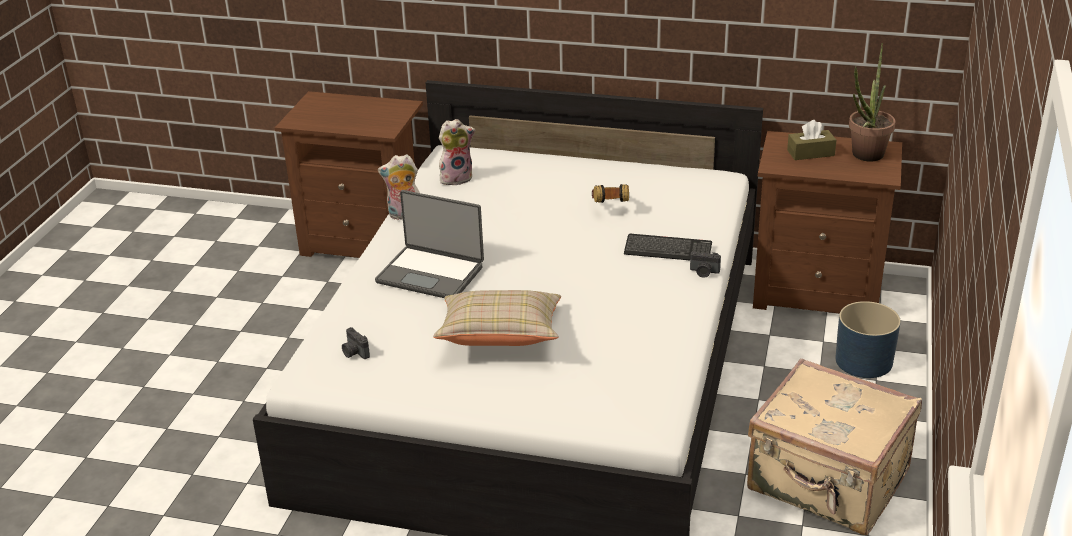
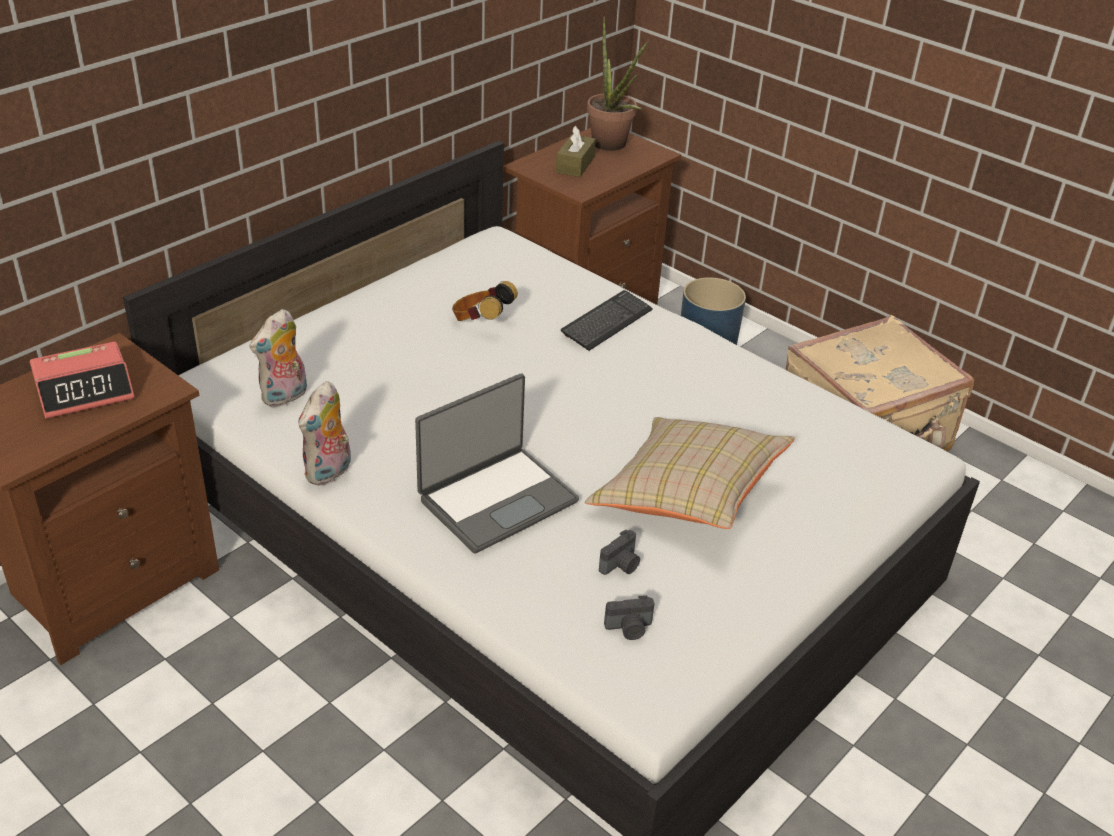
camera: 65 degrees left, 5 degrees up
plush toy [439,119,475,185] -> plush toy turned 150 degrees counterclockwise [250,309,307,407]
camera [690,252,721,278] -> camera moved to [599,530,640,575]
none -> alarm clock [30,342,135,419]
◇ ◇ ◇ ◇ ◇ ◇ ◇
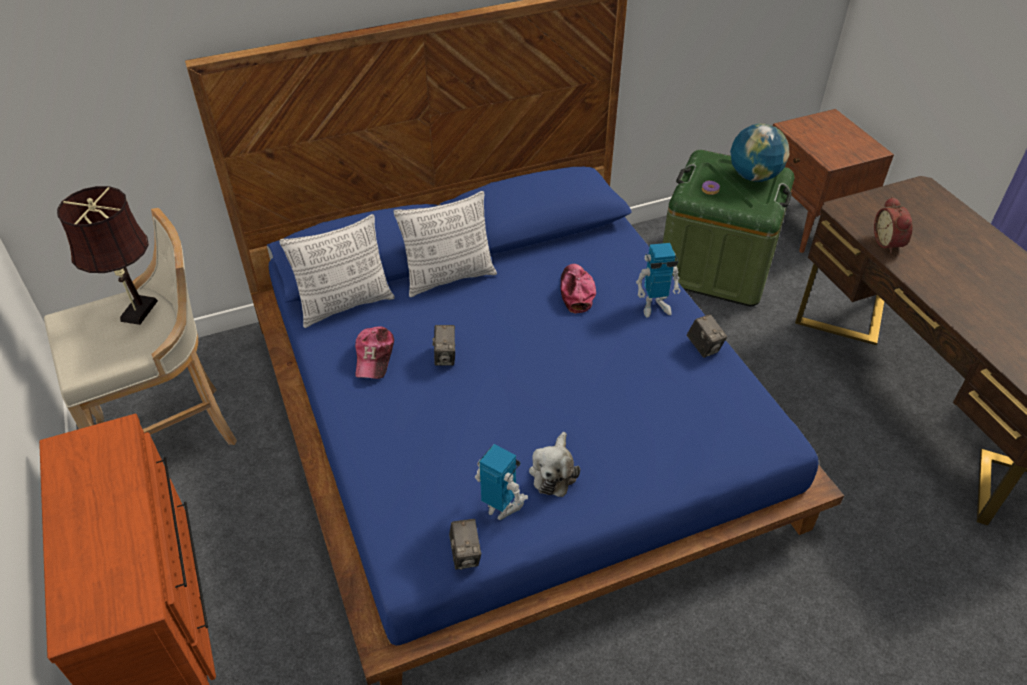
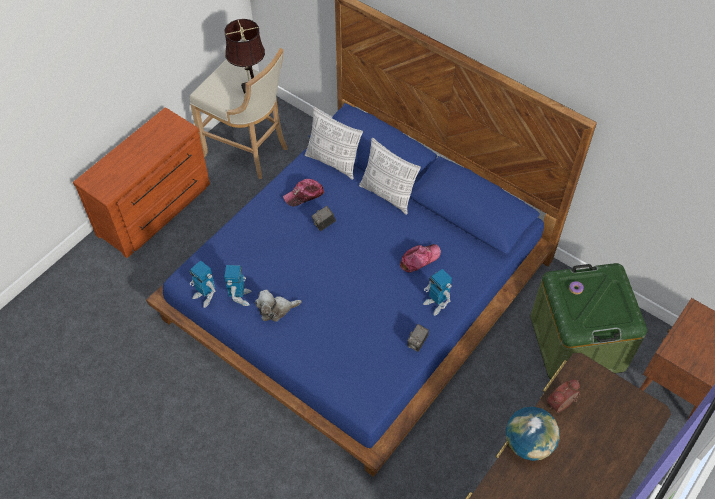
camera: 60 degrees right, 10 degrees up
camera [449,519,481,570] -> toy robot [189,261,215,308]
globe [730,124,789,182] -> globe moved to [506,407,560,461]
◇ ◇ ◇ ◇ ◇ ◇ ◇
Find the word "moved" in the material, then list each line that holds it.

camera [690,252,721,278] -> camera moved to [599,530,640,575]
globe [730,124,789,182] -> globe moved to [506,407,560,461]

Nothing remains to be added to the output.